> **ASSIGNMENT**: Print the entries exactly; skip the pictures.

[EXTRACTED MATERIAL]

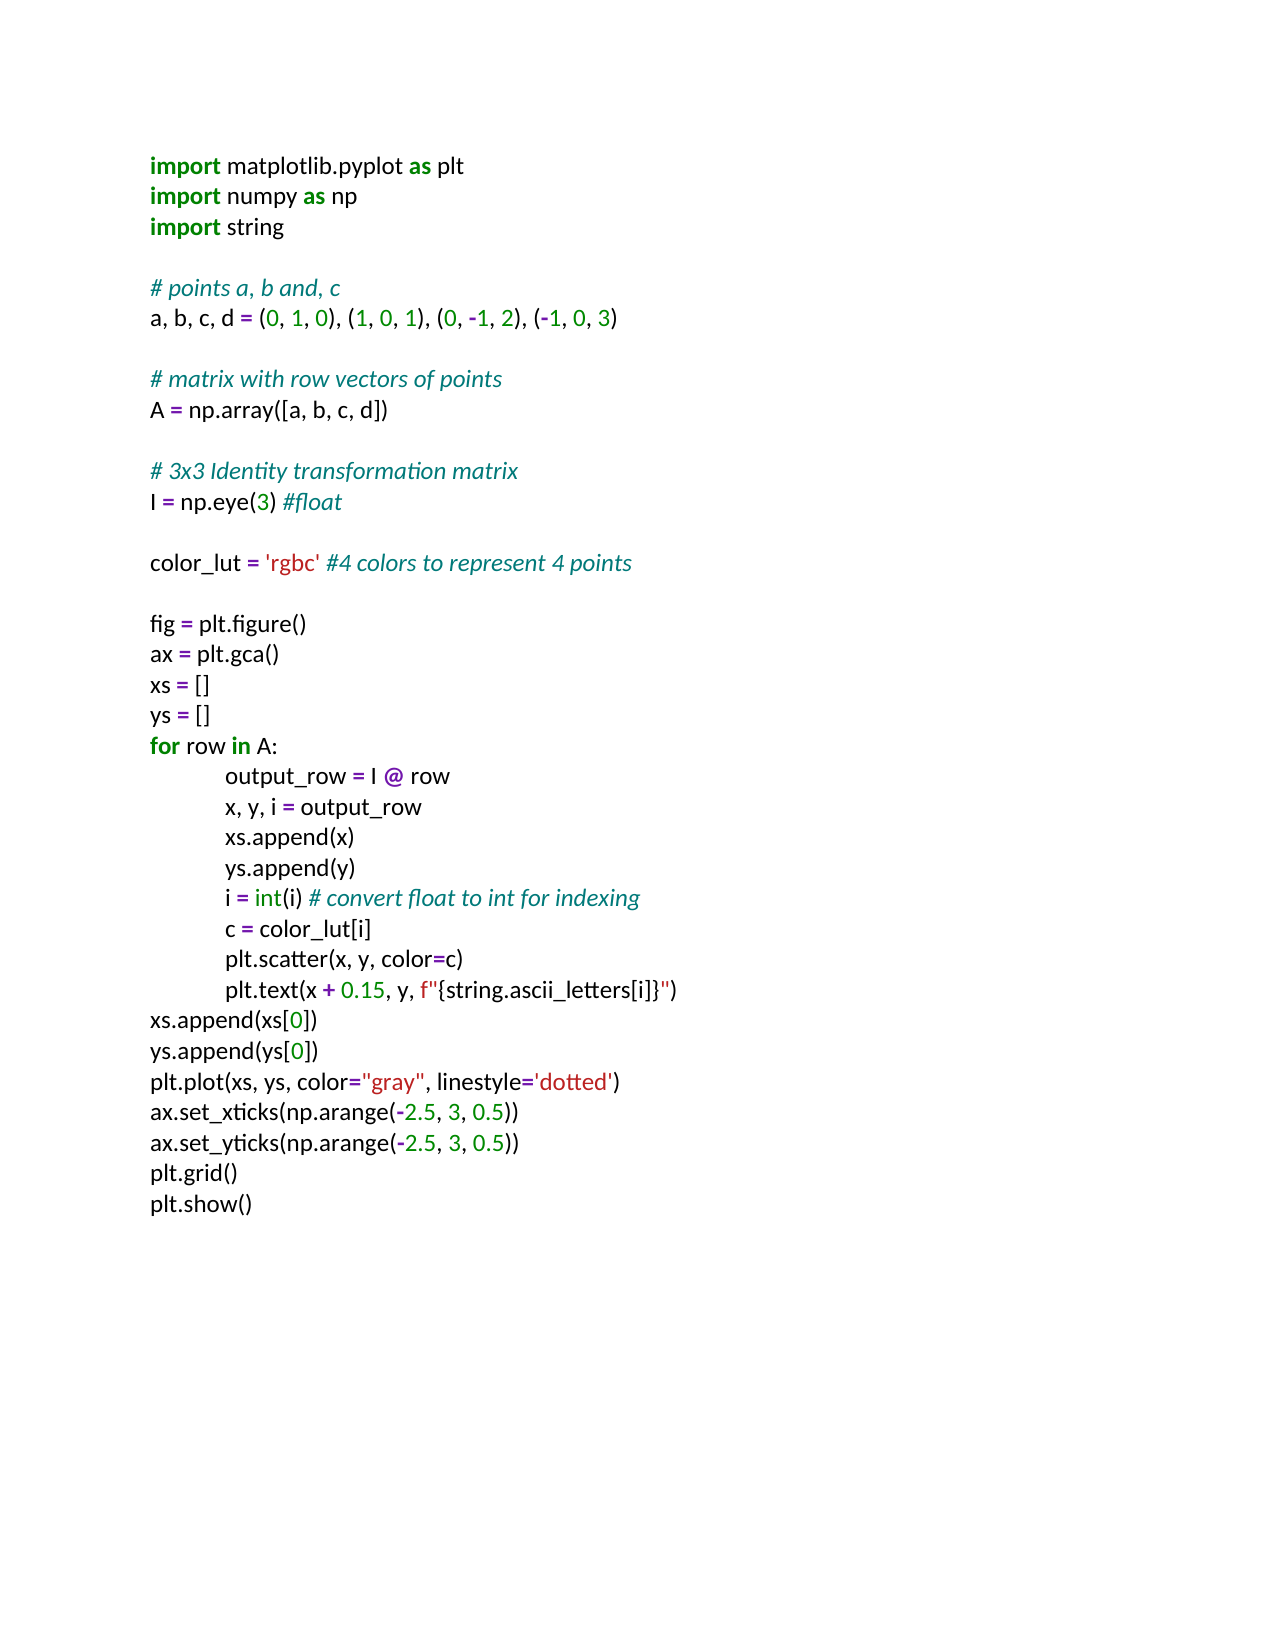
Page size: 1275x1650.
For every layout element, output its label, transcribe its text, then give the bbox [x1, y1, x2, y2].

text I = np.eye(3) #float [150, 486, 1125, 516]
text a, b, c, d = (0, 1, 0), (1, 0, 1), (0, -1, 2), (-1, 0, 3) [150, 303, 1125, 333]
text import matplotlib.pyplot as plt [150, 150, 1125, 181]
text xs.append(xs[0]) [150, 1004, 1125, 1035]
text fig = plt.figure() [150, 608, 1125, 638]
text color_lut = 'rgbc' #4 colors to represent 4 points [150, 547, 1125, 577]
text plt.text(x + 0.15, y, f"{string.ascii_letters[i]}") [150, 974, 1125, 1004]
text c = color_lut[i] [150, 913, 1125, 943]
text xs = [] [150, 669, 1125, 699]
text output_row = I @ row [150, 760, 1125, 791]
text import numpy as np [150, 181, 1125, 211]
text for row in A: [150, 730, 1125, 760]
text xs.append(x) [150, 821, 1125, 852]
text # 3x3 Identity transformation matrix [150, 455, 1125, 486]
text ys = [] [150, 699, 1125, 730]
text import string [150, 211, 1125, 242]
text plt.plot(xs, ys, color="gray", linestyle='dotted') [150, 1066, 1125, 1096]
text x, y, i = output_row [150, 791, 1125, 821]
text # points a, b and, c [150, 272, 1125, 303]
text ys.append(y) [150, 852, 1125, 882]
text ys.append(ys[0]) [150, 1035, 1125, 1066]
text A = np.array([a, b, c, d]) [150, 394, 1125, 425]
text plt.scatter(x, y, color=c) [150, 943, 1125, 974]
text ax.set_yticks(np.arange(-2.5, 3, 0.5)) [150, 1127, 1125, 1157]
text ax.set_xticks(np.arange(-2.5, 3, 0.5)) [150, 1096, 1125, 1127]
text plt.show() [150, 1188, 1125, 1218]
text # matrix with row vectors of points [150, 364, 1125, 394]
text i = int(i) # convert float to int for indexing [150, 882, 1125, 913]
text plt.grid() [150, 1157, 1125, 1188]
text ax = plt.gca() [150, 638, 1125, 669]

[/EXTRACTED MATERIAL]

> **RESPONSE TO THIS EXERCISE**:
Page size: 1275x1650.
For every layout element, output its label, transcribe its text, then give the bbox [x1, y1, x2, y2].

text I = np.eye(3) #float [150, 486, 1125, 516]
text a, b, c, d = (0, 1, 0), (1, 0, 1), (0, -1, 2), (-1, 0, 3) [150, 303, 1125, 333]
text import matplotlib.pyplot as plt [150, 150, 1125, 181]
text xs.append(xs[0]) [150, 1004, 1125, 1035]
text fig = plt.figure() [150, 608, 1125, 638]
text color_lut = 'rgbc' #4 colors to represent 4 points [150, 547, 1125, 577]
text plt.text(x + 0.15, y, f"{string.ascii_letters[i]}") [150, 974, 1125, 1004]
text c = color_lut[i] [150, 913, 1125, 943]
text xs = [] [150, 669, 1125, 699]
text output_row = I @ row [150, 760, 1125, 791]
text import numpy as np [150, 181, 1125, 211]
text for row in A: [150, 730, 1125, 760]
text xs.append(x) [150, 821, 1125, 852]
text # 3x3 Identity transformation matrix [150, 455, 1125, 486]
text ys = [] [150, 699, 1125, 730]
text import string [150, 211, 1125, 242]
text plt.plot(xs, ys, color="gray", linestyle='dotted') [150, 1066, 1125, 1096]
text x, y, i = output_row [150, 791, 1125, 821]
text # points a, b and, c [150, 272, 1125, 303]
text ys.append(y) [150, 852, 1125, 882]
text ys.append(ys[0]) [150, 1035, 1125, 1066]
text A = np.array([a, b, c, d]) [150, 394, 1125, 425]
text plt.scatter(x, y, color=c) [150, 943, 1125, 974]
text ax.set_yticks(np.arange(-2.5, 3, 0.5)) [150, 1127, 1125, 1157]
text ax.set_xticks(np.arange(-2.5, 3, 0.5)) [150, 1096, 1125, 1127]
text plt.show() [150, 1188, 1125, 1218]
text # matrix with row vectors of points [150, 364, 1125, 394]
text i = int(i) # convert float to int for indexing [150, 882, 1125, 913]
text plt.grid() [150, 1157, 1125, 1188]
text ax = plt.gca() [150, 638, 1125, 669]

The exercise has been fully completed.